The data below:
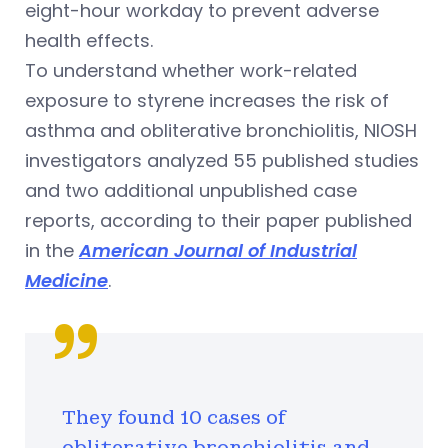
eight-hour workday to prevent adverse
health effects.
To understand whether work-related
exposure to styrene increases the risk of
asthma and obliterative bronchiolitis, NIOSH
investigators analyzed 55 published studies
and two additional unpublished case
reports, according to their paper published
in the
American Journal of Industrial
Medicine
.
They found 10 cases of
obliterative bronchiolitis and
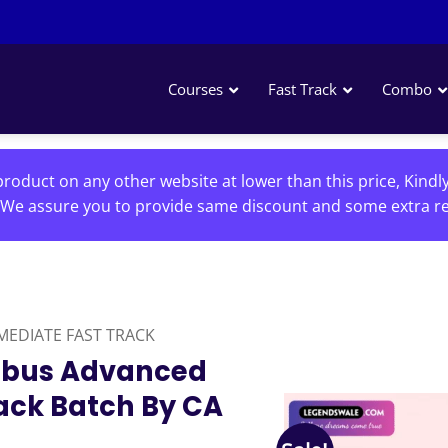
Courses
Fast Track
Combo
roduct on any other website at lower than this price, Kindl
We assure you to provide same discount and some extra re
MEDIATE FAST TRACK
labus Advanced
ack Batch By CA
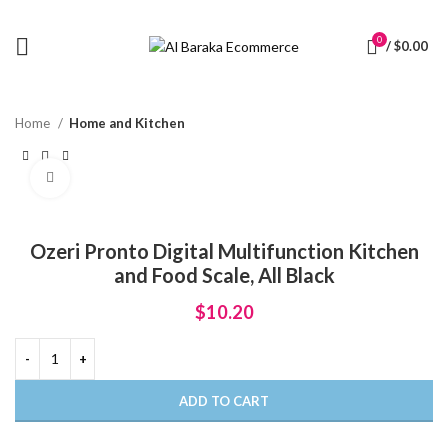
0
/
$
0.00
Home
Home and Kitchen
Click to enlarge
Ozeri Pronto Digital Multifunction Kitchen
and Food Scale, All Black
$
10.20
ADD TO CART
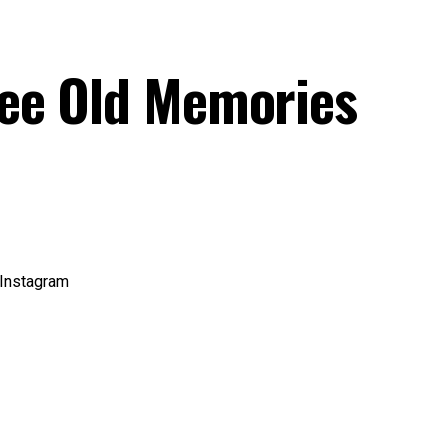
See Old Memories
End of The data.
**The problem:** Wherever a line of the records above contains the string "Kitchen", copy that line out.

**Written reply:**
Home and Kitchen
Ozeri Pronto Digital Multifunction Kitchen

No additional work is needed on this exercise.